Studio album by Reni Jusis
- Released: 5 June 2006
- Genre: Dance
- Label: Pink Pong

Reni Jusis chronology
| Trans Misja (2003) | Magnes (2006) |  |

= Magnes (album) =

Magnes is the fifth solo studio album released by Polish pop singer Reni Jusis. This dance album contains six original songs, one cover song (Ocale Cie by 2 Plus 1), three English-language versions of her older songs ("Single Bite Lover", "Leniviec", "How Can I Ever Forget You") and remixes of the first singles. The first ten tracks segue into each other, like a continuous club set.

- - - -

EXERCISES:
**A.** Copy from the Magnes album article, word for word, the part from "Reni Jusis chronology" to "continuous club set.".
**B.** According to the Magnes album article, which label released the album?
**C.** Carry on the article about the Magnes album from its final sentence.

DATA PROVIDED:
- - - -

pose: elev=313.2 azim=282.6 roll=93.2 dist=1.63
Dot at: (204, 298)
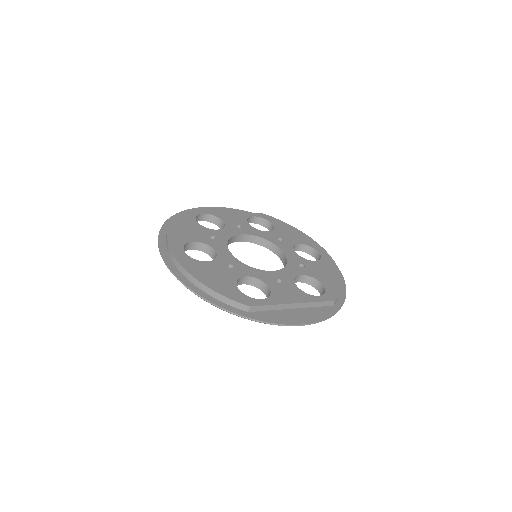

- - - -

SOLVED PROBLEMS:
**A.**
Reni Jusis chronology
| Trans Misja (2003) | Magnes (2006) |  |

= Magnes (album) =

Magnes is the fifth solo studio album released by Polish pop singer Reni Jusis. This dance album contains six original songs, one cover song (Ocale Cie by 2 Plus 1), three English-language versions of her older songs ("Single Bite Lover", "Leniviec", "How Can I Ever Forget You") and remixes of the first singles. The first ten tracks segue into each other, like a continuous club set.

**B.** Pink Pong

**C.**
Professional ratings
Review scores
| Source | Rating |
| infomusic.pl | link^{[link removed]} |
| muzyczna.pl | link |
| onet.pl | link |

==Track listing==

Standard Edition
| No. | Title | Writer(s) | Length |
|---|---|---|---|
| 1. | "Magnes" |  | 6:48 |
| 2. | "Ocalę Cię" | Janusz Kruk | 4:29 |
| 3. | "Ginger Girl" | Jusis, Sebastian Mavin Magassouba | 4:35 |
| 4. | "Mixtura" |  | 5:31 |
| 5. | "Go Spinning" | Gaba Kulka | 5:24 |
| 6. | "Kilka Prostych Prawd" |  | 5:24 |
| 7. | "Single Bite Lover" | Mirosław Demucha | 3:55 |
| 8. | "Leniviec" | Jusis, Jarosław Płocica | 4:14 |
| 9. | "How Can I Ever Forget You" | Jusis, Demucha | 5:39 |
| 10. | "Niemy krzyk" |  | 6:51 |
| 11. | "Magnes (Tundra & Tayga Latin House Mix)" |  | 7:07 |
| 12. | "Kilka Prostych Prawd (Extended Version)" |  | 4:28 |
| Total length: |  |  | 64:05 |

== Singles ==

- Kilka Prostych Prawd (pop version, which on album is named Extended Version)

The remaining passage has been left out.